Is there some workaround this?
why am I getting url with no http before the //www
This is a common way to indicate to the user agent that it should use the same scheme (http, https, ftp, file, etc.) as the current page when making a subsequent request. So, for example, if you loaded the current page over https, then those URLs that omit the scheme would be accessed with https.
Is there some workaround this?
You can use the urlparse
module to handle this in Python 2 (since that's your version of Python):
# from urllib.parse import urlparse, urlunparse # Python 3
from urlparse import urlparse, urlunparse
for iframe in iframes:
scheme, netloc, path, params, query, fragment = urlparse(iframe.attrs['src'])
if not scheme:
scheme = 'http' # default scheme you used when getting the current page
url = urlunparse((scheme, netloc, path, params, query, fragment))

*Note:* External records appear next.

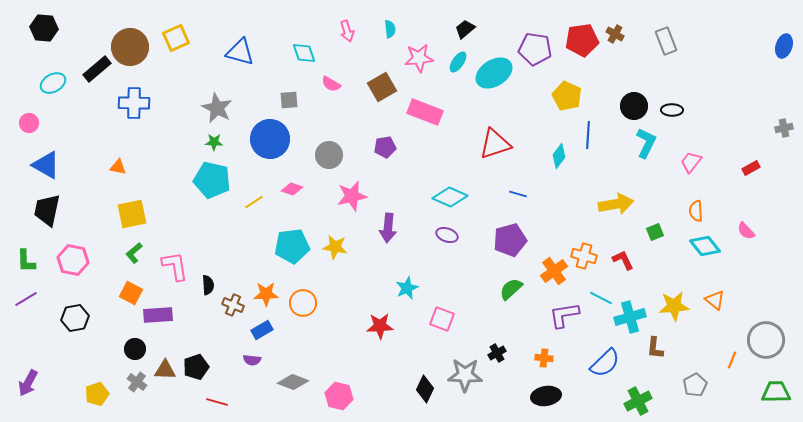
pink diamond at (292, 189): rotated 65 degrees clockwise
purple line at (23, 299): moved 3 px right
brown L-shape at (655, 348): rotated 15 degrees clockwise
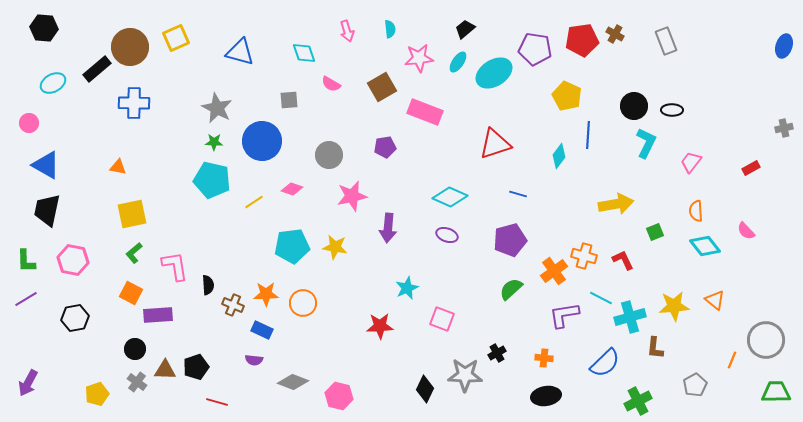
blue circle at (270, 139): moved 8 px left, 2 px down
blue rectangle at (262, 330): rotated 55 degrees clockwise
purple semicircle at (252, 360): moved 2 px right
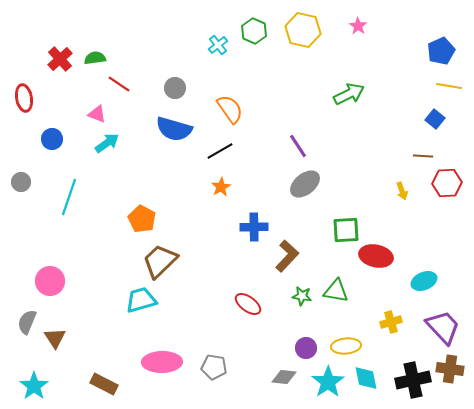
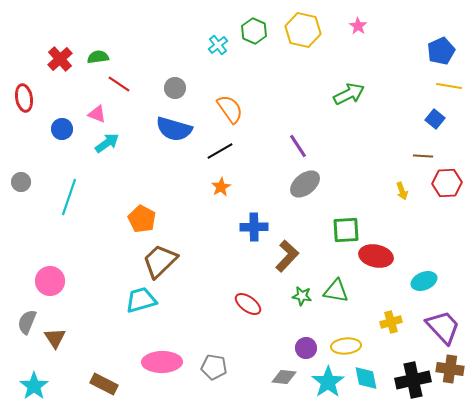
green semicircle at (95, 58): moved 3 px right, 1 px up
blue circle at (52, 139): moved 10 px right, 10 px up
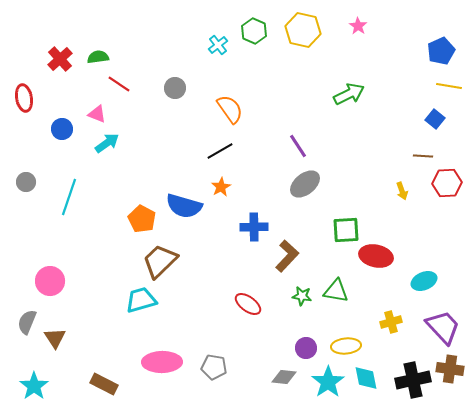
blue semicircle at (174, 129): moved 10 px right, 77 px down
gray circle at (21, 182): moved 5 px right
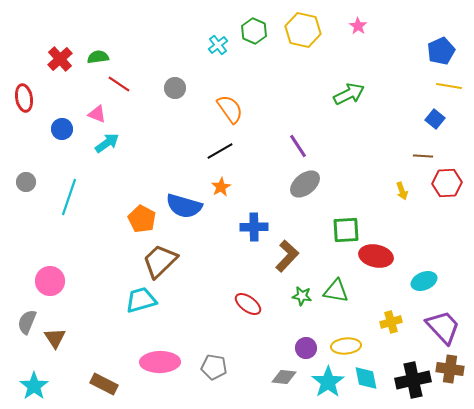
pink ellipse at (162, 362): moved 2 px left
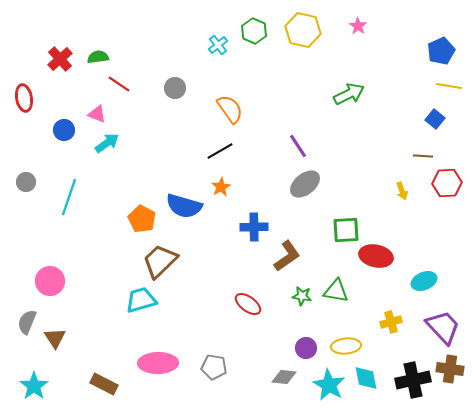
blue circle at (62, 129): moved 2 px right, 1 px down
brown L-shape at (287, 256): rotated 12 degrees clockwise
pink ellipse at (160, 362): moved 2 px left, 1 px down
cyan star at (328, 382): moved 1 px right, 3 px down; rotated 8 degrees counterclockwise
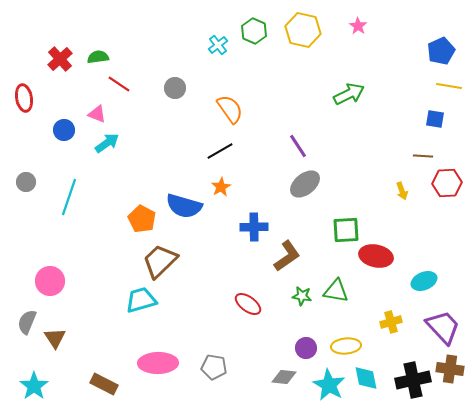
blue square at (435, 119): rotated 30 degrees counterclockwise
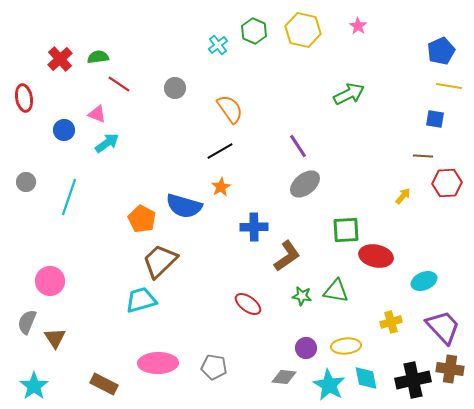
yellow arrow at (402, 191): moved 1 px right, 5 px down; rotated 120 degrees counterclockwise
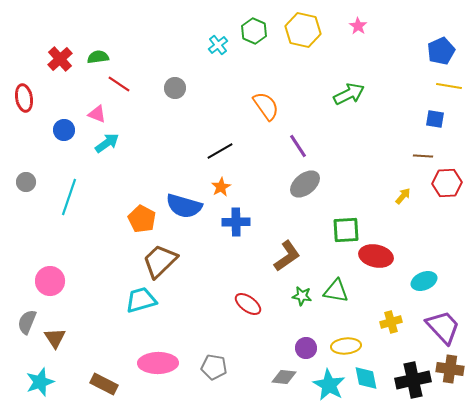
orange semicircle at (230, 109): moved 36 px right, 3 px up
blue cross at (254, 227): moved 18 px left, 5 px up
cyan star at (34, 386): moved 6 px right, 4 px up; rotated 16 degrees clockwise
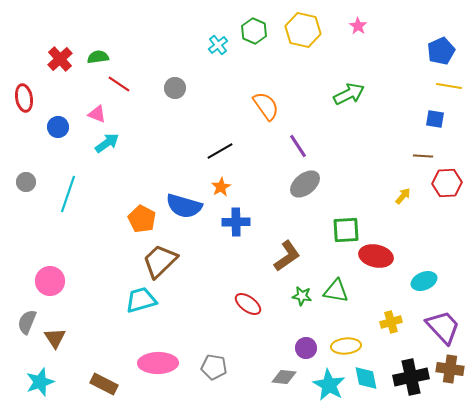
blue circle at (64, 130): moved 6 px left, 3 px up
cyan line at (69, 197): moved 1 px left, 3 px up
black cross at (413, 380): moved 2 px left, 3 px up
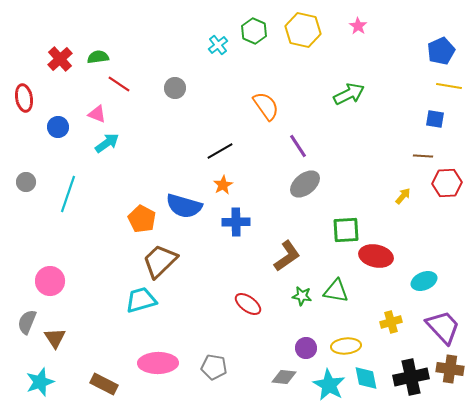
orange star at (221, 187): moved 2 px right, 2 px up
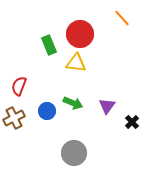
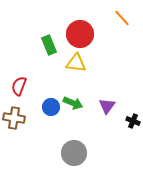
blue circle: moved 4 px right, 4 px up
brown cross: rotated 35 degrees clockwise
black cross: moved 1 px right, 1 px up; rotated 24 degrees counterclockwise
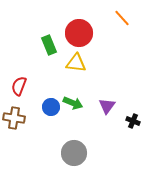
red circle: moved 1 px left, 1 px up
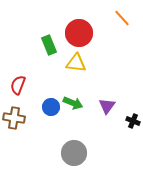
red semicircle: moved 1 px left, 1 px up
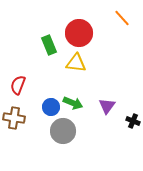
gray circle: moved 11 px left, 22 px up
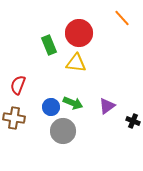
purple triangle: rotated 18 degrees clockwise
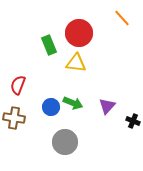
purple triangle: rotated 12 degrees counterclockwise
gray circle: moved 2 px right, 11 px down
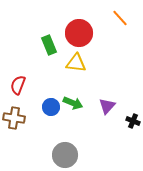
orange line: moved 2 px left
gray circle: moved 13 px down
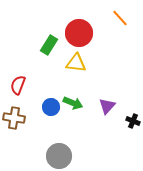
green rectangle: rotated 54 degrees clockwise
gray circle: moved 6 px left, 1 px down
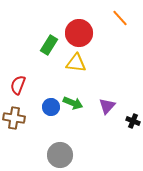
gray circle: moved 1 px right, 1 px up
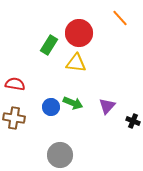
red semicircle: moved 3 px left, 1 px up; rotated 78 degrees clockwise
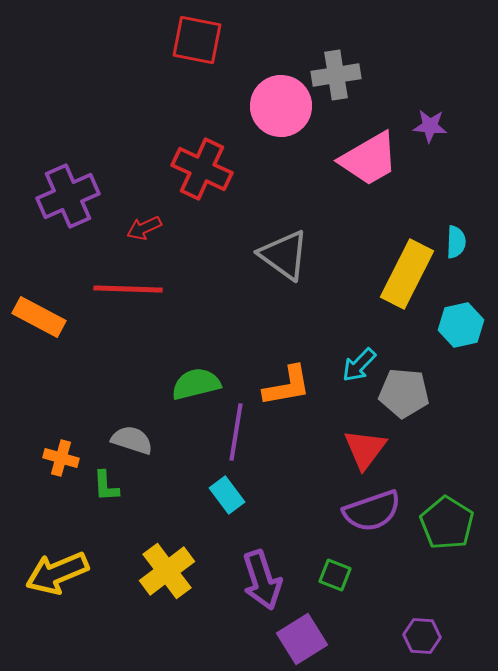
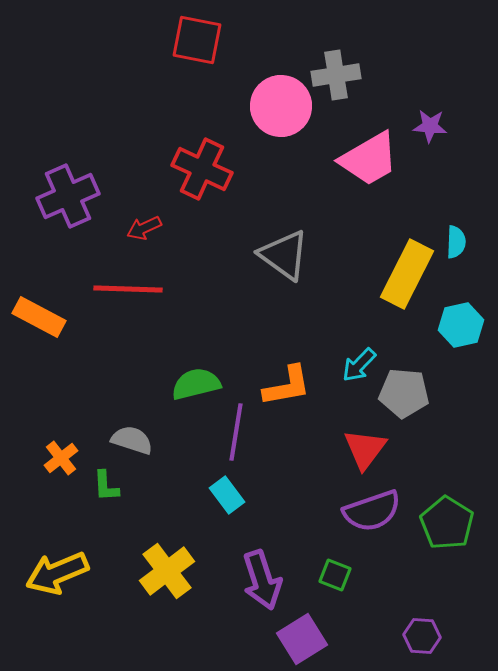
orange cross: rotated 36 degrees clockwise
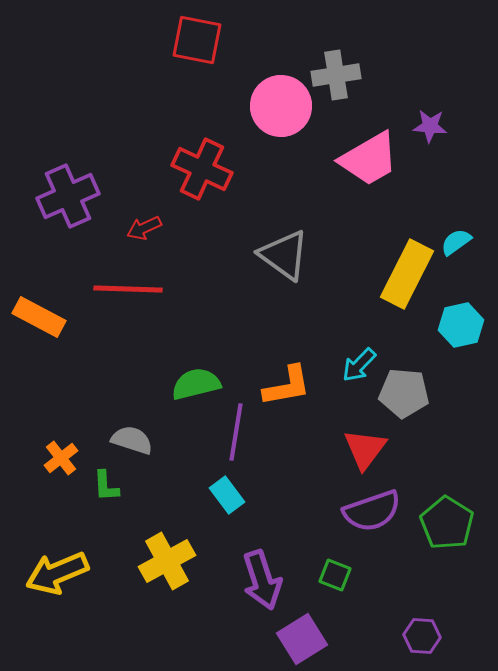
cyan semicircle: rotated 128 degrees counterclockwise
yellow cross: moved 10 px up; rotated 8 degrees clockwise
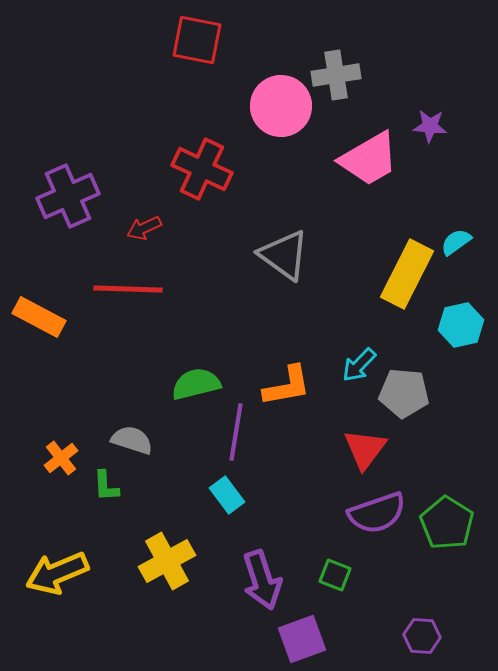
purple semicircle: moved 5 px right, 2 px down
purple square: rotated 12 degrees clockwise
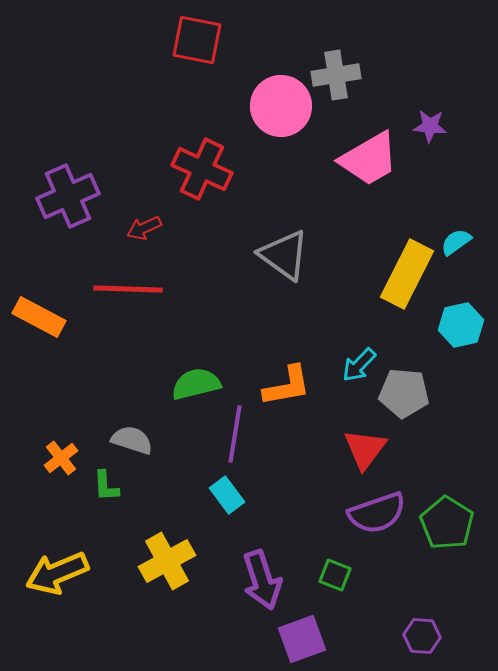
purple line: moved 1 px left, 2 px down
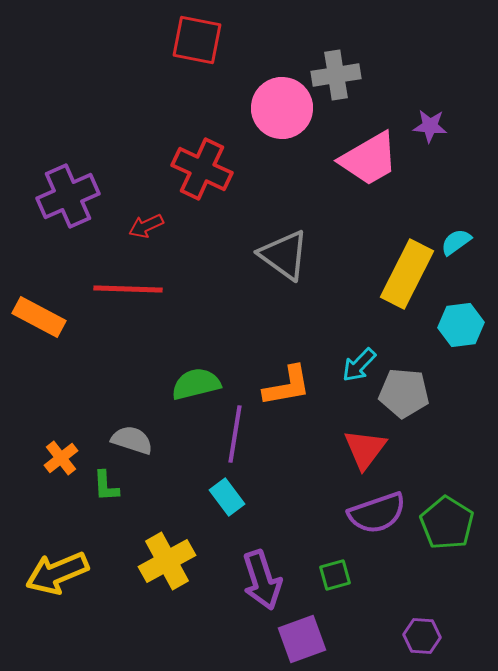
pink circle: moved 1 px right, 2 px down
red arrow: moved 2 px right, 2 px up
cyan hexagon: rotated 6 degrees clockwise
cyan rectangle: moved 2 px down
green square: rotated 36 degrees counterclockwise
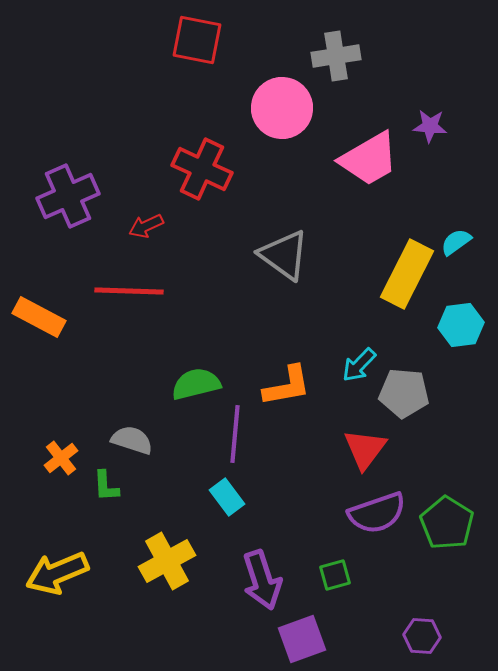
gray cross: moved 19 px up
red line: moved 1 px right, 2 px down
purple line: rotated 4 degrees counterclockwise
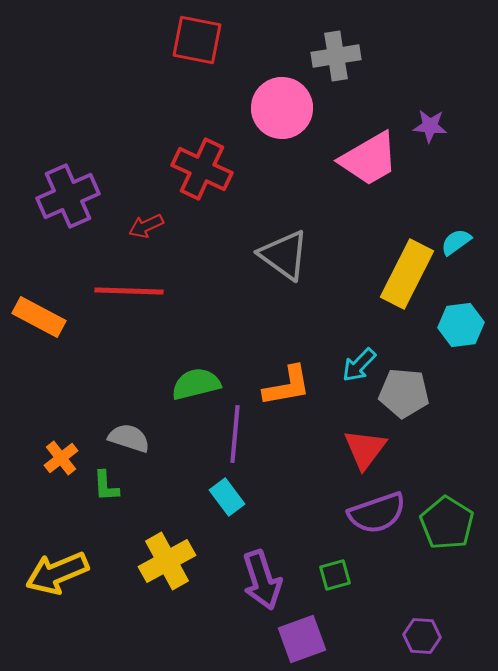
gray semicircle: moved 3 px left, 2 px up
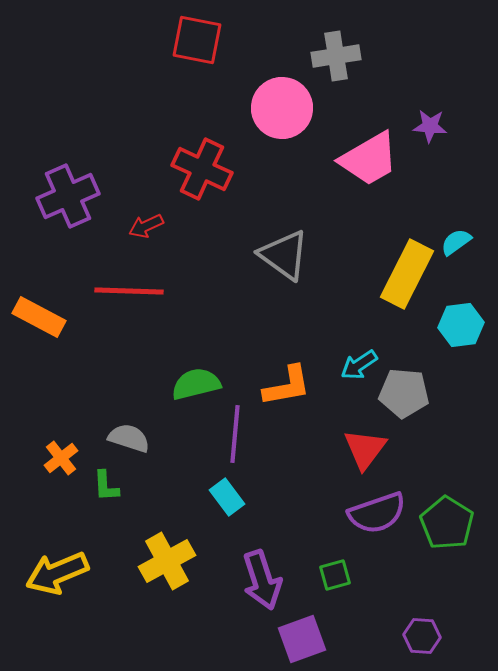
cyan arrow: rotated 12 degrees clockwise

print('Fetching {}'.format(url))
f = urllib2.urlopen(url)
# print(f.read()) # dumps the response content
If you run the above code you should see this output:
Fetching https://w.soundcloud.com/player/?url=https%3A//api.soundcloud.com/tracks/308197184%3Fsecret_token%3Ds-VtArH&auto_play=false&hide_related=false&show_comments=true&show_user=true&show_reposts=false&visual=true Fetching http://www.facebook.com/plugins/likebox.php?href=https%3A%2F%2Fwww.facebook.com%2FPauseMusicale&width=300&height=62&show_faces=false&colorscheme=light&stream=false&show_border=false&header=false Fetching http://www.youtube.com/embed/videoseries?list=PLNKCTdT9YSESoQnj5tPP4P9kaIwBCx7F1
which shows that the default scheme has been applied to the URL.